> TASK REQUIREMENTS
List every geographic place name in the text on Shetland's castles, such as islands, island groups, countries and lochs. Leave out the names of buildings.

> TEXT SECTION
******************************

= List of castles in Shetland =

There are few castles in Shetland, the northernmost of the Northern Isles which lie off the coast of Scotland. Shetland is well known for its prehistoric heritage including several well-preserved brochs and iron-age promontory forts, and the islands were later a centre of Viking culture. In the Middle Ages when stone castles became more common in Scotland and elsewhere, few were built in Shetland: the Royal Commission on the Ancient and Historical Monuments of Scotland record only one such site, the ruins on Castle Holm on an islet within Loch of Strom. The two surviving castles were both built around the same time, by the Stewart and Bruce families who were initially allies but later feuded with one another. The much later Vaila Tower is a 19th-century folly, elaborated by the laird of Vaila from an existing watch tower.

******************************

> RECORDS
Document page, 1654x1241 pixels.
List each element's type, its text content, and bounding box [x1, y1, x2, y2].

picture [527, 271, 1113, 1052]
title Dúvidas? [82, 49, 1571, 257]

******************************

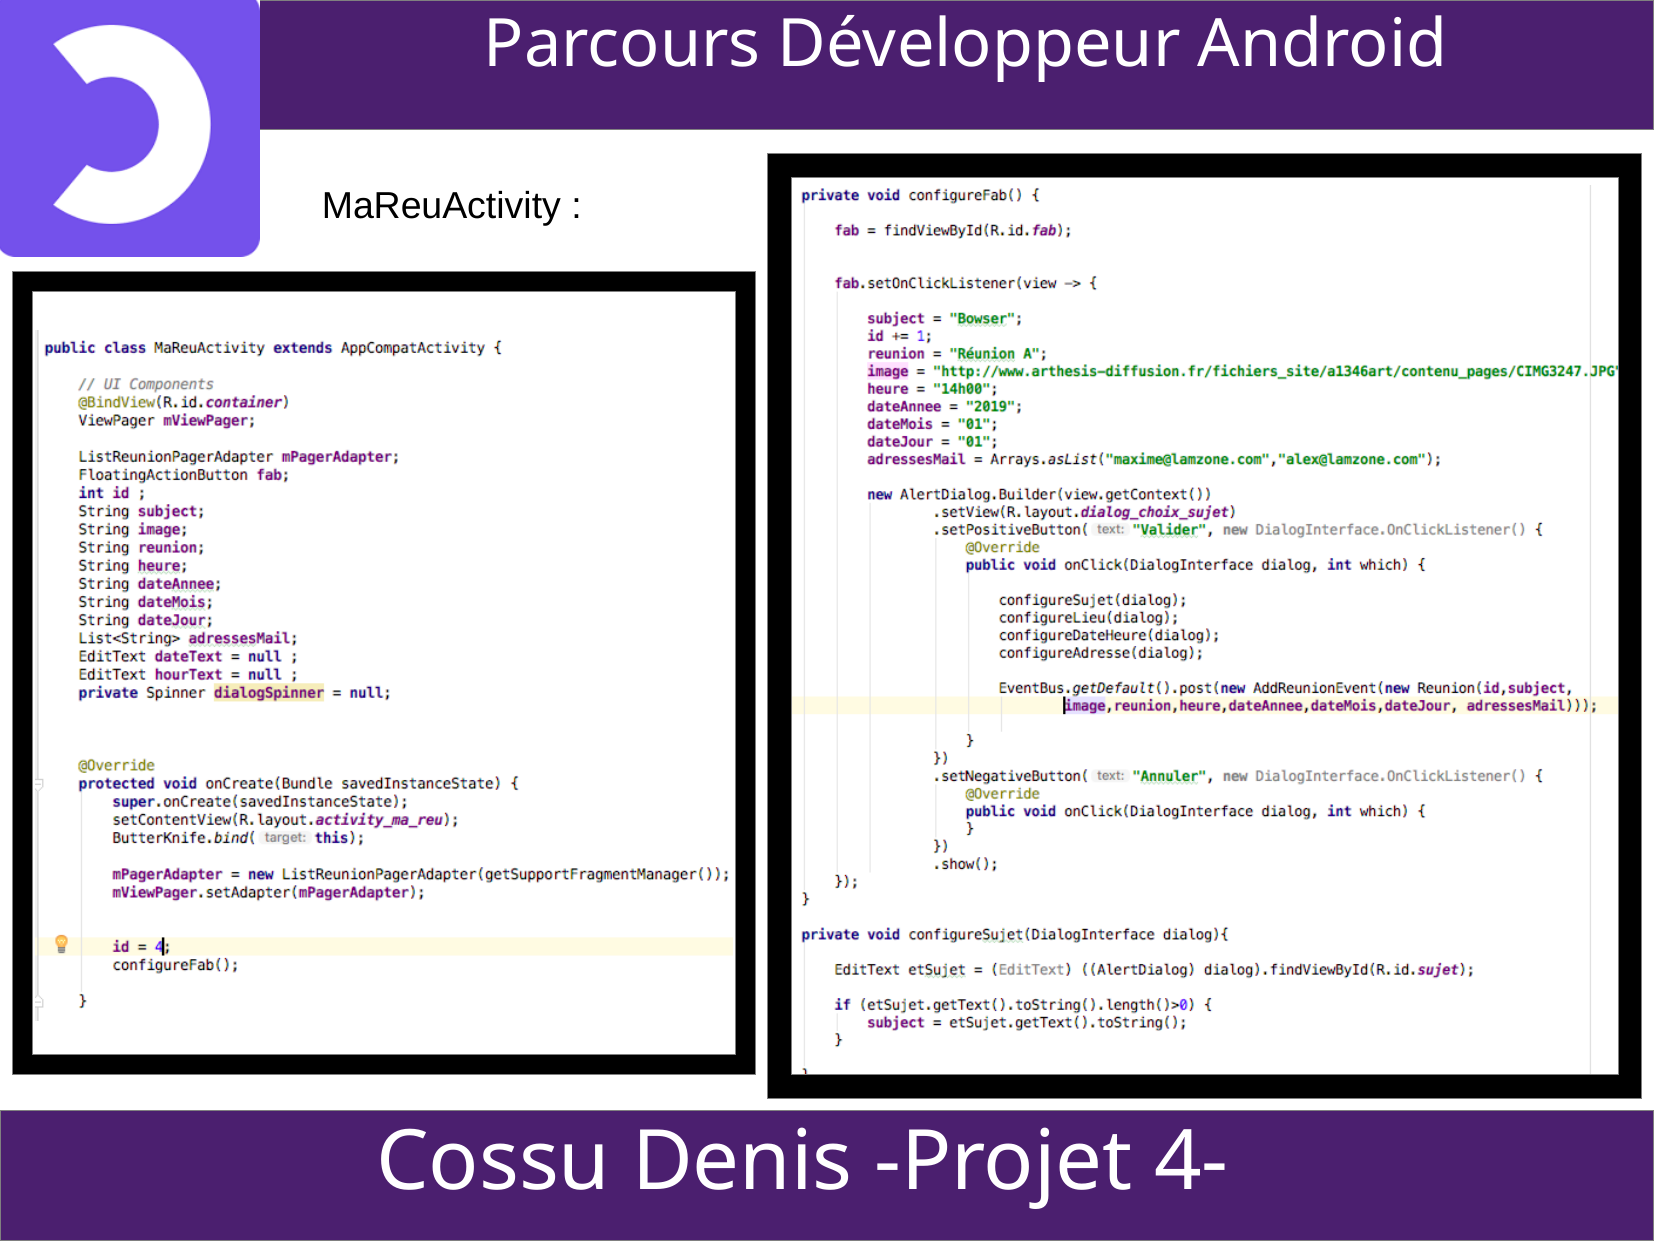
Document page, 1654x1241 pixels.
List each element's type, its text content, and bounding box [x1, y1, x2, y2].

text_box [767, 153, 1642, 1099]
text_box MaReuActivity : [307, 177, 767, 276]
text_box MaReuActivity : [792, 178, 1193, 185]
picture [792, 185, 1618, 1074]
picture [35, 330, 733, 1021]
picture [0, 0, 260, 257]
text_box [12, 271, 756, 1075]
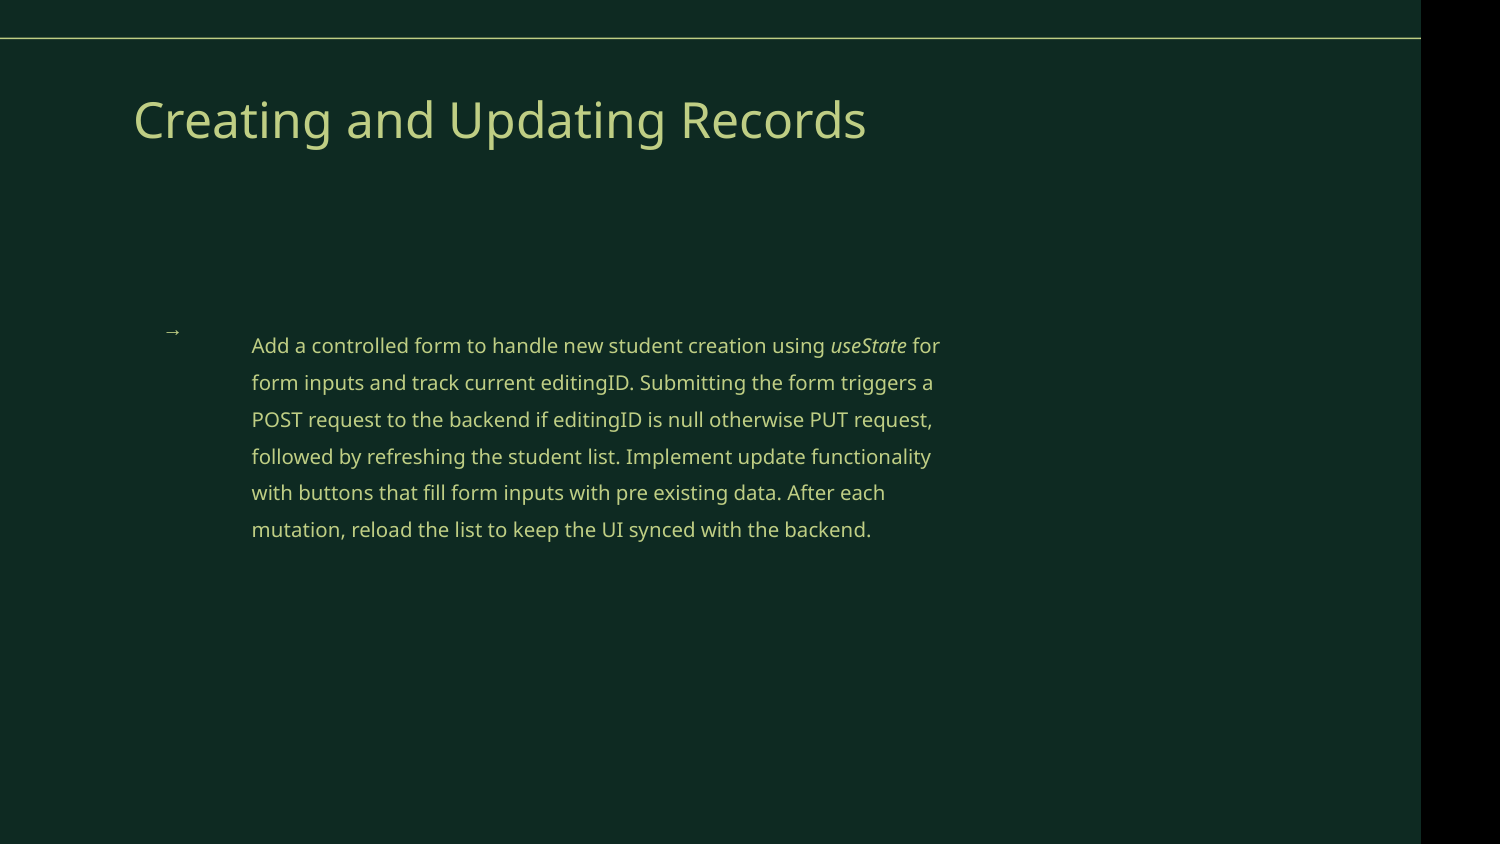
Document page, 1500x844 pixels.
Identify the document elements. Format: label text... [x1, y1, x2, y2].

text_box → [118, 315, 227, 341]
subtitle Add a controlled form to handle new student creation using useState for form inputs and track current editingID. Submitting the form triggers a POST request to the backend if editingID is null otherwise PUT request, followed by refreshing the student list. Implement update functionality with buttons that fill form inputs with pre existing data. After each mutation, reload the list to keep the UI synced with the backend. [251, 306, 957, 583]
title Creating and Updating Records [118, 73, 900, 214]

******************************

> FULL ANSWER
- Shetland
- Northern Isles
- Scotland
- Castle Holm
- Loch of Strom
- Vaila